**EXTRACTED ENTRIES:**
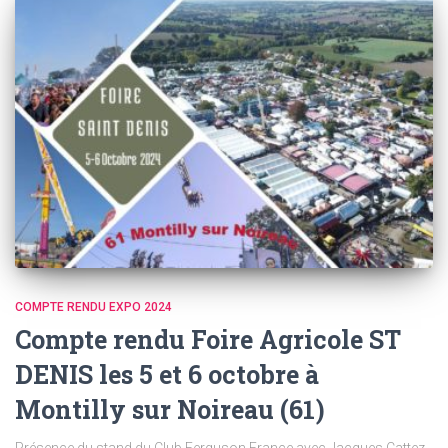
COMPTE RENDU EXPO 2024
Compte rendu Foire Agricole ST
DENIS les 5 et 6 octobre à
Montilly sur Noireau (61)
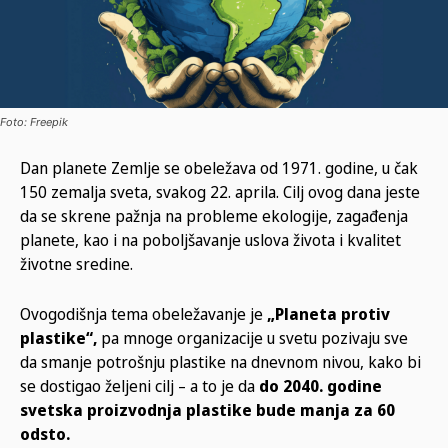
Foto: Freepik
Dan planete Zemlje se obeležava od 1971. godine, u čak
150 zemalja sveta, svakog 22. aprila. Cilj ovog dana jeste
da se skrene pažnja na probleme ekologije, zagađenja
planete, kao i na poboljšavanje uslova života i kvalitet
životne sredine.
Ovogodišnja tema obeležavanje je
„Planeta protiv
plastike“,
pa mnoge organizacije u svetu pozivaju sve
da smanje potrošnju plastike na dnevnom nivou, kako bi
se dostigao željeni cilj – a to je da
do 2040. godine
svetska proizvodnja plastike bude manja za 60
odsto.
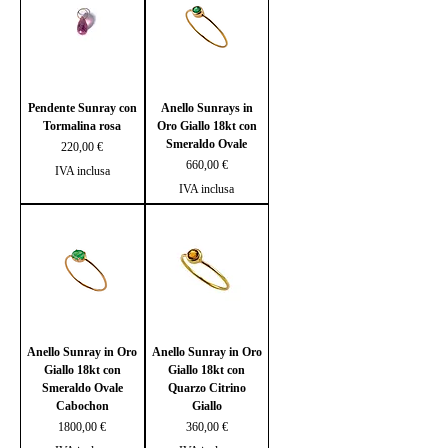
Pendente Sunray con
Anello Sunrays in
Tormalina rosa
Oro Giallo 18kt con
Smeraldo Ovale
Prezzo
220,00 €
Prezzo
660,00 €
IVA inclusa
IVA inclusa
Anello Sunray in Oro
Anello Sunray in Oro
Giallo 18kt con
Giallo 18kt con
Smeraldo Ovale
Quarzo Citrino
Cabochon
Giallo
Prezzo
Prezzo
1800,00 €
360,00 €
---
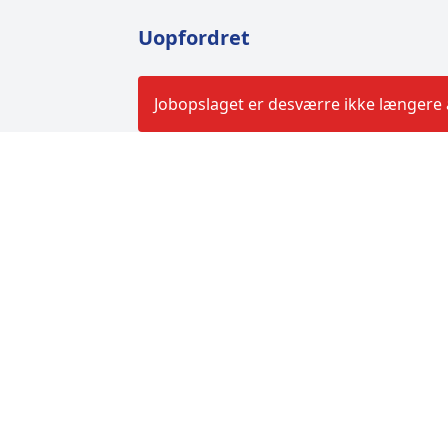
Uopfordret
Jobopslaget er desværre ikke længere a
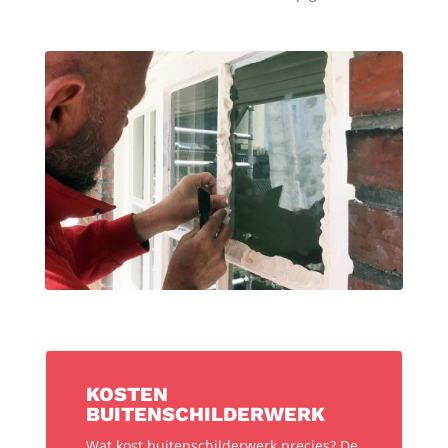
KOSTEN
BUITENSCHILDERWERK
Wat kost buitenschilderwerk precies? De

**TASK BRIEF:** Copy the text of the entries from the line containing "COMPTE RENDU EXPO 2024" down through the line containing "Montilly sur Noireau (61)", both included, reproducing each line without any change.

**SOLUTION TO THE EXERCISE:**
COMPTE RENDU EXPO 2024
Compte rendu Foire Agricole ST
DENIS les 5 et 6 octobre à
Montilly sur Noireau (61)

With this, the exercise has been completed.